The symptoms of low Iron levels include: feeling tired and weak, skin pallor, dizziness, headache, shortness of breath, palpitations, cold feet and hands and decreased concentration. Laboratory changes occurring in several stages of anemia include an increase in the Iron-carrying protein transferrin. The amount of Iron available to bind to this molecule is reduced, causing a decrease in the transferrin saturation and an increase in the Total Iron-Binding Capacity. Red blood cells are smaller (microcytic) and light colored (hypochromic) than normal on blood film.
Anemia due to Gastrointestinal tract disorder
You are at risk of Iron deficiency anemia in case you have a Gastrointestinal tract (GIT) disorder. Bleeding, malabsorption and inflammation have essential roles in the context of different GIT conditions that lead to the development of anemia. Your well-being, quality of life, exercise capacity and cognitive functions can be decreased. These symptoms must prompt a diagnostic work-up for anemia which includes assessing Iron status (transferrin saturation, TIBC, ferritin, Hemoglobin) and inflammation (C-reactive protein) and lead to further treatment.
Sideroblastic anemia is a group of blood disorders characterized by an impaired ability of your bone marrow to produce normal red blood cells. Although your serum Iron levels are normal, the Iron inside red blood cells is inadequately used to make hemoglobin. This leads to accumulation of Iron in the red blood cells, giving a ringed appearance to the nucleus (ringed sideroblast). According to the cause, it can be classified as hereditary (congenital), and acquired. Hereditary causes include mutation in the genes linked to hemoglobin metabolism. Acquired causes include Lead poisoning, excess intake of alcohol, nutritional deficiencies such as Copper and Vitamin B6 deficiency, medications such as anti-tuberculous agents, antibiotics, progesterone, chelators, and Busulfan.

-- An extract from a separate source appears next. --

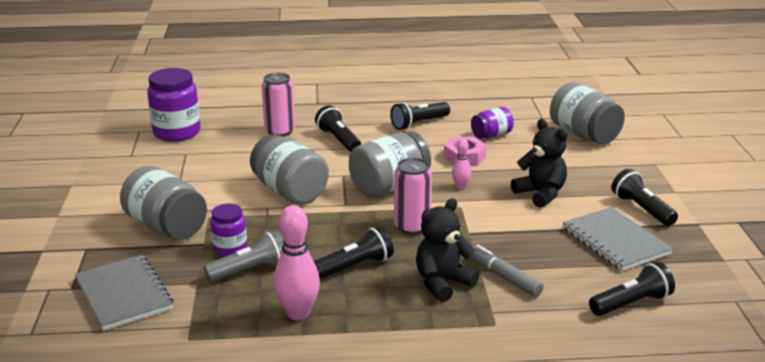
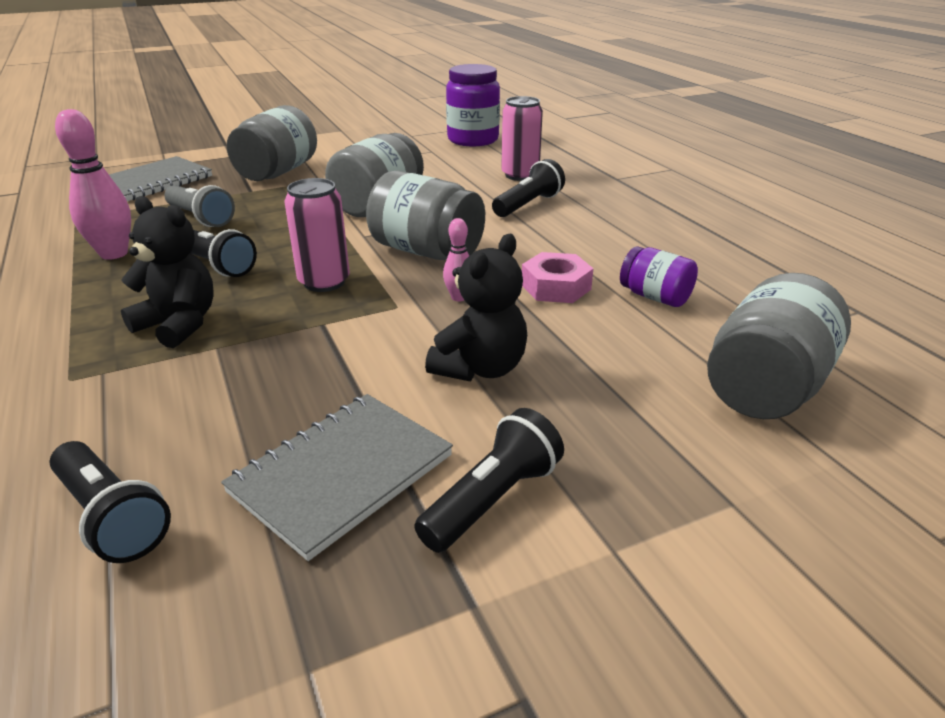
camera: 70 degrees right, 5 degrees up
purple jar [210,204,247,256] -> none
black flashlight [390,102,450,130] -> none
grey marker [470,245,544,297] -> none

The signs and symptoms of this condition are related to the Iron overload in you body and may include fatigue, weakness, enlargement of the liver or spleen, abdominal pain, change in skin color to bronze or gray and irregular heart beat. The diagnostic workup for sideroblastic anemia includes blood work (complete blood count, peripheral smear, Iron studies) and a bone marrow aspiration and/or biopsy.
Sickle Cell Anaemia
Sickle cell anemia is one of the commonest haemoglobinopathies due to a point mutation of the β-globin gene. You can have lifelong haemolytic anaemia characterized by the breakdown of abnormal sickle shaped cells. This frequently requires red cell transfusion which leads to Iron overload.
Your Iron and TIBC values are best interpreted by your physician along with additional Iron studies (typically, Hemoglobin, ferritin, transferrin saturation, blood film) and in terms of the clinical presentation of your baseline health state. Timely management of your Iron status will assist you in living a better life.